** Dataset records follows **

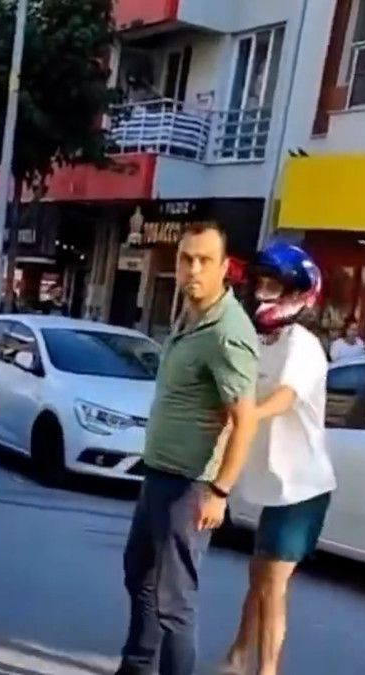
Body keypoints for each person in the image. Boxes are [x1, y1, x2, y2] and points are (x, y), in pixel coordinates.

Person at [116, 223, 261, 675]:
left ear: (224, 268)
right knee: (139, 573)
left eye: (204, 261)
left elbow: (246, 418)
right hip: (160, 474)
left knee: (174, 602)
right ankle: (137, 666)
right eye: (186, 259)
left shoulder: (226, 332)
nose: (193, 269)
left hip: (190, 485)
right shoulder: (191, 317)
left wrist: (219, 491)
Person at [220, 242, 336, 675]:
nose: (263, 293)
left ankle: (265, 670)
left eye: (274, 285)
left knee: (272, 587)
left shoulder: (302, 345)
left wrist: (249, 414)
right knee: (258, 579)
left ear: (299, 294)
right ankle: (237, 656)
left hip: (301, 488)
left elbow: (286, 396)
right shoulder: (260, 341)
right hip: (273, 485)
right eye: (261, 283)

** End of Dataset records **

▸ **Your task**:
From the line containing "nose: (193, 269)" through the last line of the records, output each line exactly and nothing more.

▸ **Written solution**:
nose: (193, 269)
left hip: (190, 485)
right shoulder: (191, 317)
left wrist: (219, 491)
Person at [220, 242, 336, 675]:
nose: (263, 293)
left ankle: (265, 670)
left eye: (274, 285)
left knee: (272, 587)
left shoulder: (302, 345)
left wrist: (249, 414)
right knee: (258, 579)
left ear: (299, 294)
right ankle: (237, 656)
left hip: (301, 488)
left elbow: (286, 396)
right shoulder: (260, 341)
right hip: (273, 485)
right eye: (261, 283)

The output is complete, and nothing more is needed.